Brussels wants EU savings in investments to generate 1.2 trillion in 10 years

The European Commission estimates to generate at least 1.2 trillion euros in 10 years by encouraging citizens of the European Union to invest their savings in productive investments, focusing on financial literacy and more accessible models.
At stake are two initiatives presented today in Brussels – the Financial Literacy Strategy and solutions for Savings and Investment Accounts – with the institution’s simulations indicating that, “in an optimistic scenario, by transferring part of their savings to productive investments, citizens could increase investment in EU assets by more than 1.2 trillion euros over 10 years,” said the Portuguese European Commissioner, Maria Luís Albuquerque.
At a press conference in the Belgian capital presenting these recommendations to the countries of the European Union (EU), the official responsible for Financial Services and the Union of Savings and Investment stated that there are “concrete solutions for citizens to better leverage their money” through “more informed financial decisions, investing in themselves and their future.”
“This would provide additional sources of financing to European companies, thus boosting economic growth and job creation across Europe, as well as European competitiveness,” she noted.
When asked by Lusa on the occasion, Maria Luís Albuquerque explained that the expectation of raising 1.2 trillion euros is calculated based on the assumption that people in the EU who buy have the same percentage invested in the market and similar returns to current averages.
“I would say it will easily be better if we quickly start implementing this and if our citizens realize that there is indeed an important opportunity here to make their money work for them,” the official observed.
Regarding timelines, the Portuguese European Commissioner pointed out that the institution “places this on the side of the Member States so that they can implement [the strategies].”
“We expect – and will make efforts in this direction – that there will be a rapid implementation on the ground because we have these resources available,” she indicated.

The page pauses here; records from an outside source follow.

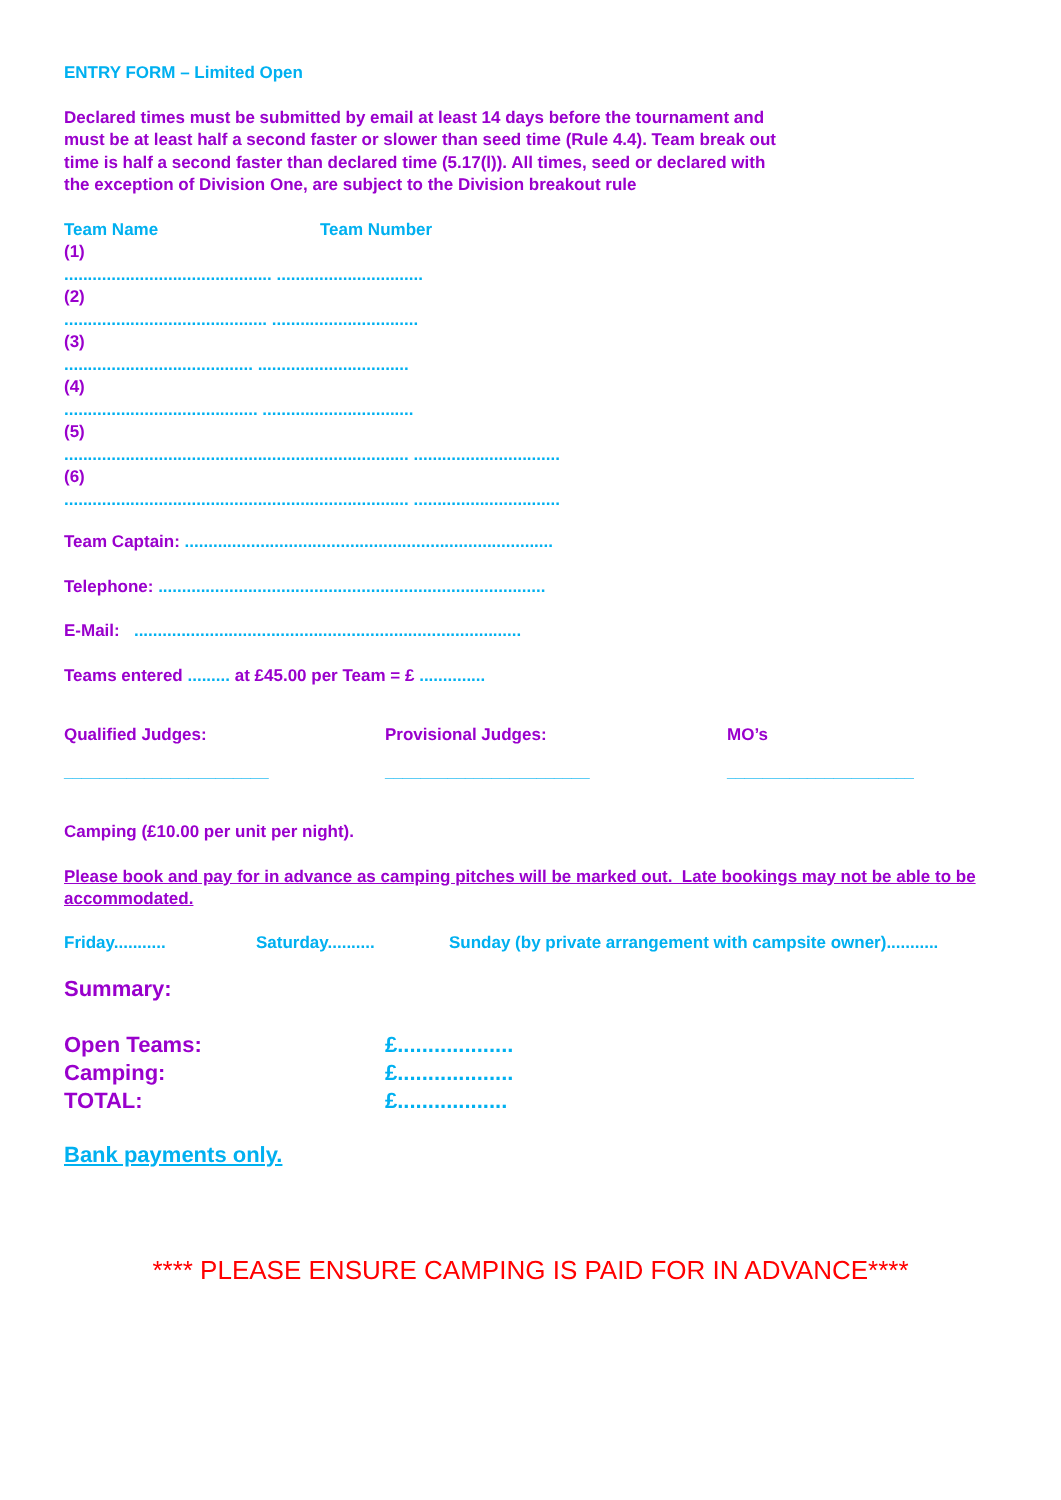ENTRY FORM – Limited Open
Declared times must be submitted by email at least 14 days before the tournament and must be at least half a second faster or slower than seed time (Rule 4.4). Team break out time is half a second faster than declared time (5.17(l)). All times, seed or declared with the exception of Division One, are subject to the Division breakout rule
Team Name Team Number
(1)
............................................ ...............................
(2)
........................................... ...............................
(3)
........................................ ................................
(4)
......................................... ................................
(5)
......................................................................... ...............................
(6)
......................................................................... ...............................
Team Captain: ..............................................................................
Telephone: ..................................................................................
E-Mail: ..................................................................................
Teams entered ......... at £45.00 per Team = £ ..............
Qualified Judges: Provisional Judges: MO’s
_______________________ _______________________ _____________________
Camping (£10.00 per unit per night).
Please book and pay for in advance as camping pitches will be marked out. Late bookings may not be able to be accommodated.
Friday........... Saturday.......... Sunday (by private arrangement with campsite owner)...........
Summary:
Open Teams: £...................
Camping: £...................
TOTAL: £..................
Bank payments only.
**** PLEASE ENSURE CAMPING IS PAID FOR IN ADVANCE****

For this reason, the European Commission has put forward recommendations to countries instead of “rigid legislation,” Maria Luís Albuquerque added, admitting that the institution will monitor implementation efforts through the coordination package of budgetary policies of the European Semester.

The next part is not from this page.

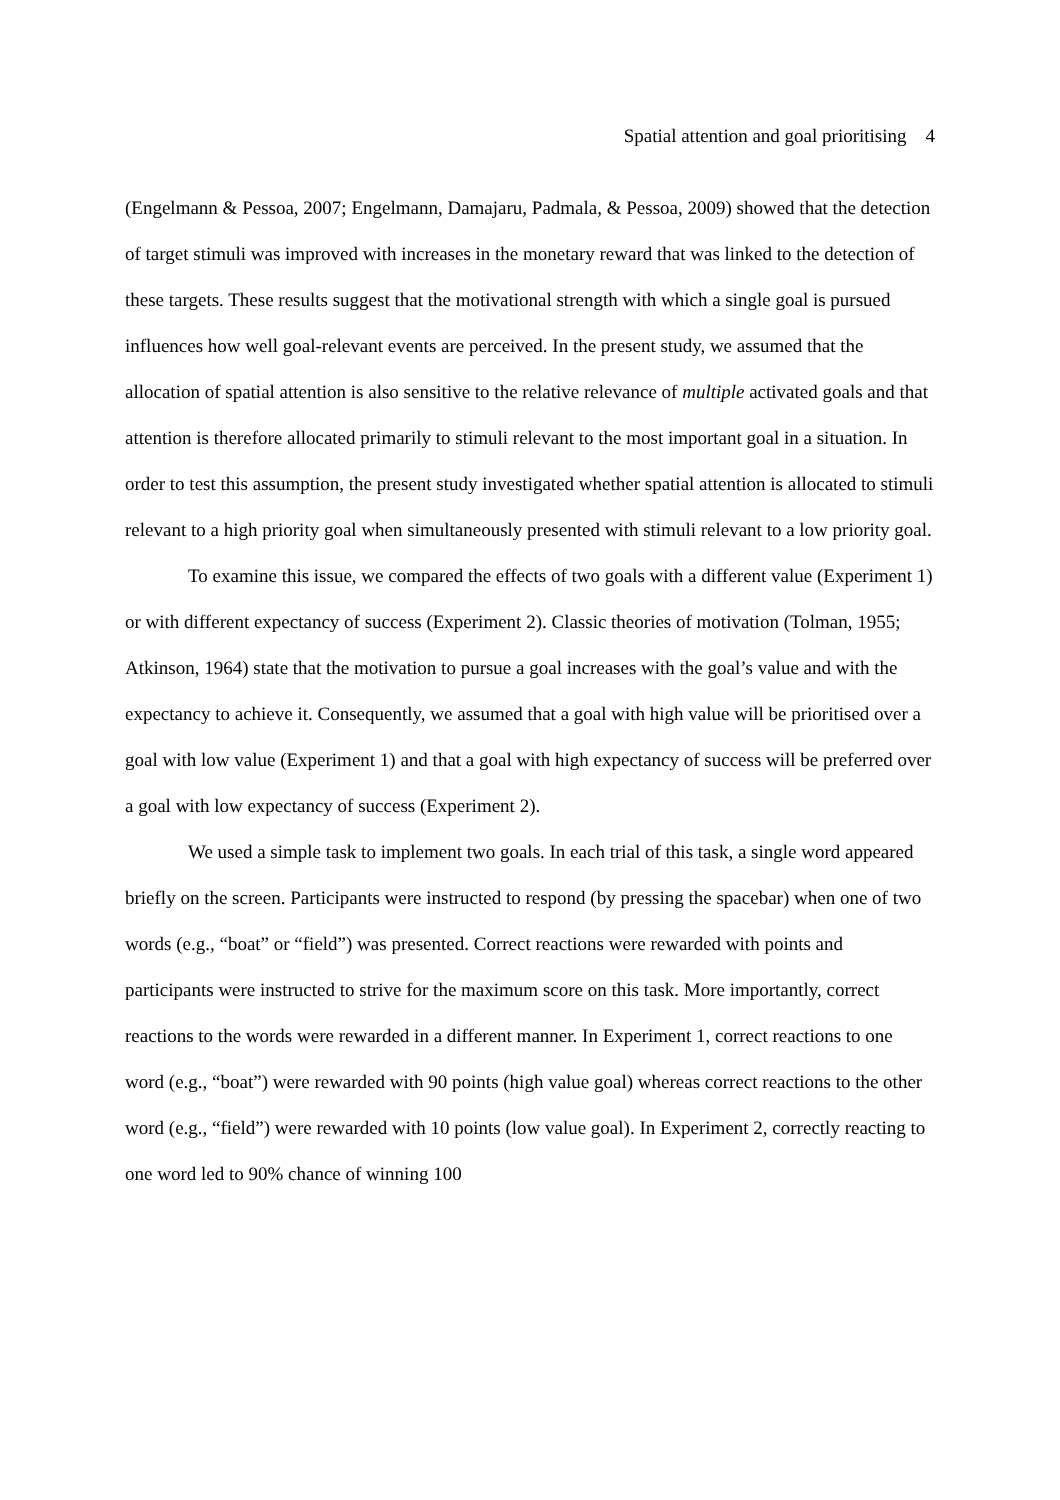Spatial attention and goal prioritising 4
(Engelmann & Pessoa, 2007; Engelmann, Damajaru, Padmala, & Pessoa, 2009) showed that the detection of target stimuli was improved with increases in the monetary reward that was linked to the detection of these targets. These results suggest that the motivational strength with which a single goal is pursued influences how well goal-relevant events are perceived. In the present study, we assumed that the allocation of spatial attention is also sensitive to the relative relevance of multiple activated goals and that attention is therefore allocated primarily to stimuli relevant to the most important goal in a situation. In order to test this assumption, the present study investigated whether spatial attention is allocated to stimuli relevant to a high priority goal when simultaneously presented with stimuli relevant to a low priority goal.
To examine this issue, we compared the effects of two goals with a different value (Experiment 1) or with different expectancy of success (Experiment 2). Classic theories of motivation (Tolman, 1955; Atkinson, 1964) state that the motivation to pursue a goal increases with the goal’s value and with the expectancy to achieve it. Consequently, we assumed that a goal with high value will be prioritised over a goal with low value (Experiment 1) and that a goal with high expectancy of success will be preferred over a goal with low expectancy of success (Experiment 2).
We used a simple task to implement two goals. In each trial of this task, a single word appeared briefly on the screen. Participants were instructed to respond (by pressing the spacebar) when one of two words (e.g., “boat” or “field”) was presented. Correct reactions were rewarded with points and participants were instructed to strive for the maximum score on this task. More importantly, correct reactions to the words were rewarded in a different manner. In Experiment 1, correct reactions to one word (e.g., “boat”) were rewarded with 90 points (high value goal) whereas correct reactions to the other word (e.g., “field”) were rewarded with 10 points (low value goal). In Experiment 2, correctly reacting to one word led to 90% chance of winning 100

When less than one-fifth of European citizens have a high level of financial literacy, the strategy proposed today foresees that countries carry out communication and awareness campaigns (for example, on how to manage household budgets or how to choose a financial product) and fund research in this area.

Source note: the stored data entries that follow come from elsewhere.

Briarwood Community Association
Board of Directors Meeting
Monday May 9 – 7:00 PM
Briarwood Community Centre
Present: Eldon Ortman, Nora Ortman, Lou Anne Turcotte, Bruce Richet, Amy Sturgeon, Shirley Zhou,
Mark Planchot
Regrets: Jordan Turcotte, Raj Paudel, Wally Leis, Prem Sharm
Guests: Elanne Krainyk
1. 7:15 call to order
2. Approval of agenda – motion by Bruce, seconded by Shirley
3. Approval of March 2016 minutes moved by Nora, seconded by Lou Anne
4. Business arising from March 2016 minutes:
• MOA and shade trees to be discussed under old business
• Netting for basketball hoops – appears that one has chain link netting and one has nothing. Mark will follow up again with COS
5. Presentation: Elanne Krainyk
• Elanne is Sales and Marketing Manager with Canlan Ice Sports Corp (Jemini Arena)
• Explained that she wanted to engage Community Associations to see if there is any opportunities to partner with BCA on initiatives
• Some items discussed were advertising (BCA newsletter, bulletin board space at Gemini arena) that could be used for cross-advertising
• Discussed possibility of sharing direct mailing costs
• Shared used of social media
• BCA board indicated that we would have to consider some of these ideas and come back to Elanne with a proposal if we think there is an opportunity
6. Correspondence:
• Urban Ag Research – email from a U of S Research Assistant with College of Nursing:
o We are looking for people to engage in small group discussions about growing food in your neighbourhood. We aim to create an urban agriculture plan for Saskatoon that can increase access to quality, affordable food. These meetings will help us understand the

In turn, it is also requested that Savings and Investment Accounts be made available for buying and selling assets without obstacles and more flexibly.
Data from the European Central Bank indicates that, every year, the EU loses 470 billion euros in investment that is not made in the EU due to the lack of a Capital Markets Union.
This is in a context where, after the COVID-19 pandemic, the EU today has 33 trillion euros in private savings, predominantly held in cash and deposits.
It is these losses that the European Commission wants to address, particularly after reports on the competitiveness of the European economy prepared by former Italian Prime Ministers Enrico Letta and Mario Draghi advocated for a Union of Savings and Investment to not only keep private savings in the EU but also attract additional resources from abroad.